Texte fourni:
- - -

La première du genre pour votre journal et aussi celle qu’il accorde à un journal privé depuis la crise qui l’oppose au Chef de l’Etat. Dans cet entretien exclusif, en présence de dizaines fidèles qui après la prière de l’Asr, se sont installés confortablement dans la mosquée, ainsi que sa cour pour écouter l’érudit, le sage de Nioro parle de ses relations avec IBK du temps où il était Premier Ministre d’AOK, jusqu’à sa candidature à l’élection présidentielle de 2013 pour laquelle il s’est beaucoup investi sans hésiter en déboursant beaucoup d’argent, a donné des consignes de vote à tous ses fidèles tantau Mali, qu’à l’extérieur. De son vrai nom, M. Mohamédou Ould Cheikana Ahamedah Hamahoula dit Bouyé, l’homme de paix, rassembleur de Nioro du Sahel, patriote dans l’âme, discret, humble, affable, lucide, percutant et précis, dévoile ses relations devenues sulfureuses ces derniers temps avec le Président IBK, sa vision du Mali démocratique, le respect de la dignité humaine, l’égalité de tous devant la loi, le bonheur des maliens pour lesquels, il a soutenu en 2013, le candidat du RPM en qui il croyait sur sa capacité de faire avancer le Mali.
Bref, ce religieux hors pair qui est rarissime en propos, peu bavard, n’intervenant dans la politique que s’il est sollicité, mais très attentif à la gestion du pays, explique pour la première fois, depuis qu’il y a eu rupture avec le locataire de Koulouba, les vraies raisons de ce divorce total Ladji Bourama, dont il jure de combattre…, explique également son dévolu mis sur Alou Diallo, premier candidat à l’avoir abordé, ensuite au second tour, sur Soumaila Cissé, lors de la présidentielle du 29 juillet 2018. Lisez plutôt l’interview vérité réalisée par Bokari Dickoi, envoyé spécial à Nioro du Sahel.

- - -

Consigne 1:
D'après le texte fourni, qui a réalisé l'interview à Nioro du Sahel ?
Consigne 2:
Relevez tous les adjectifs qui suivent « patriote dans l'âme » dans le texte fourni.
Consigne 3:
Reproduisez à l'identique le texte fourni, de « Bref, ce religieux » à « Nioro du Sahel. ».

- - -

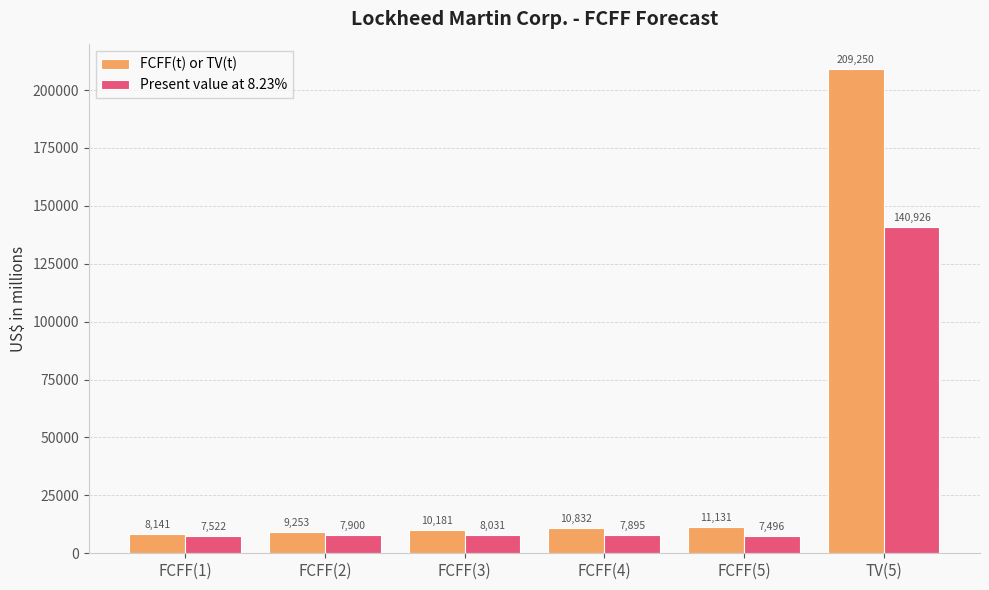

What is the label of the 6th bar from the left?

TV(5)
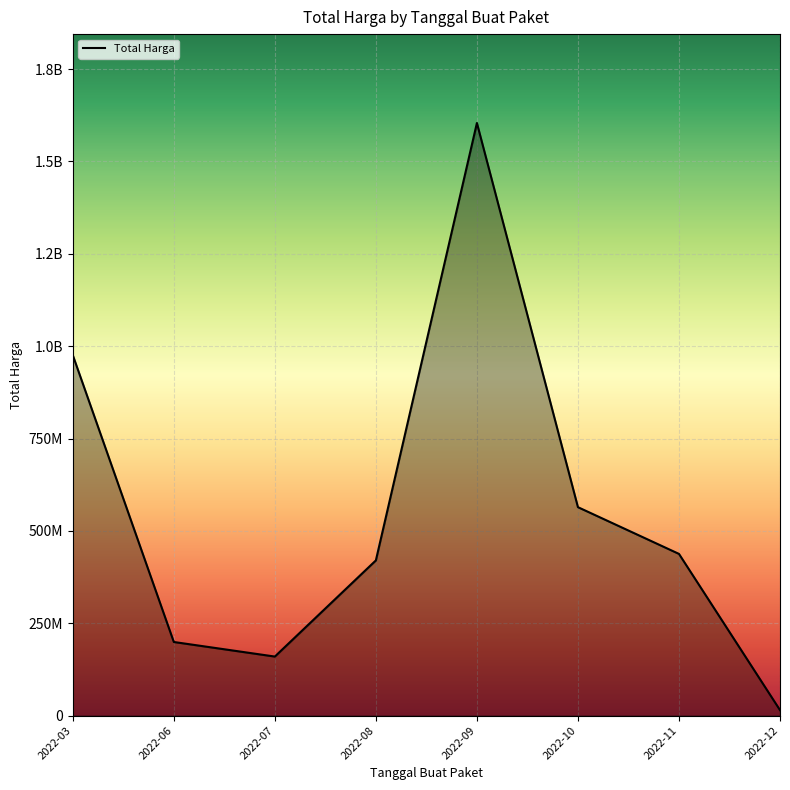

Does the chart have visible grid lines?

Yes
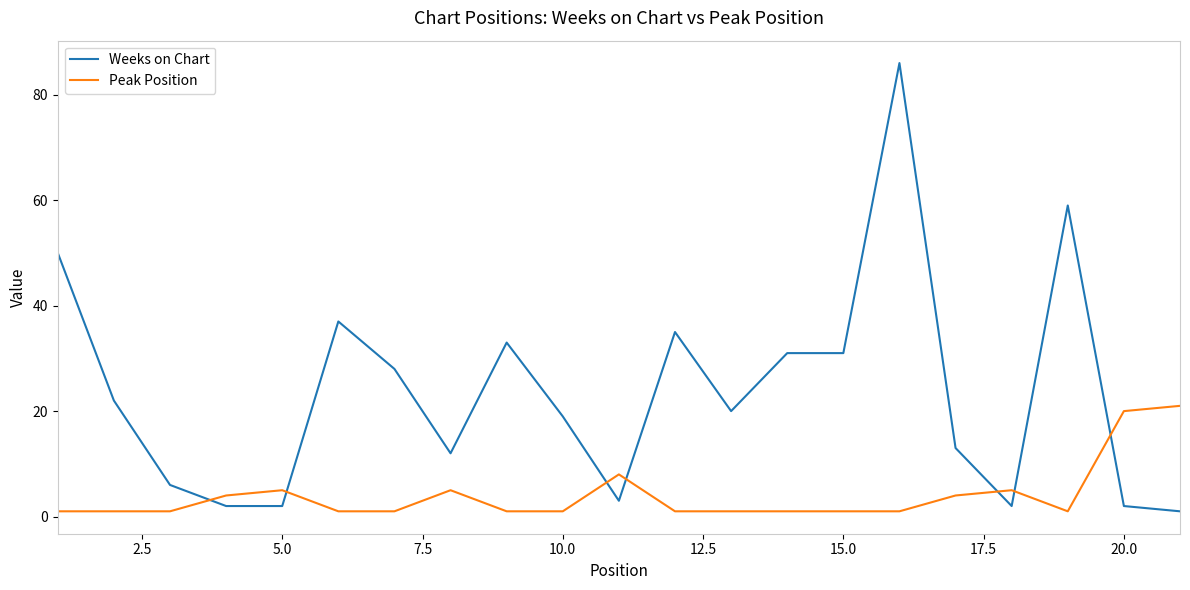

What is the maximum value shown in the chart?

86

- - -

Réponse finale 1:
Bokari Dickoi, envoyé spécial à Nioro du Sahel.

Réponse finale 2:
discret, humble, affable, lucide, percutant, précis

Réponse finale 3:
Bref, ce religieux hors pair qui est rarissime en propos, peu bavard, n’intervenant dans la politique que s’il est sollicité, mais très attentif à la gestion du pays, explique pour la première fois, depuis qu’il y a eu rupture avec le locataire de Koulouba, les vraies raisons de ce divorce total Ladji Bourama, dont il jure de combattre…, explique également son dévolu mis sur Alou Diallo, premier candidat à l’avoir abordé, ensuite au second tour, sur Soumaila Cissé, lors de la présidentielle du 29 juillet 2018. Lisez plutôt l’interview vérité réalisée par Bokari Dickoi, envoyé spécial à Nioro du Sahel.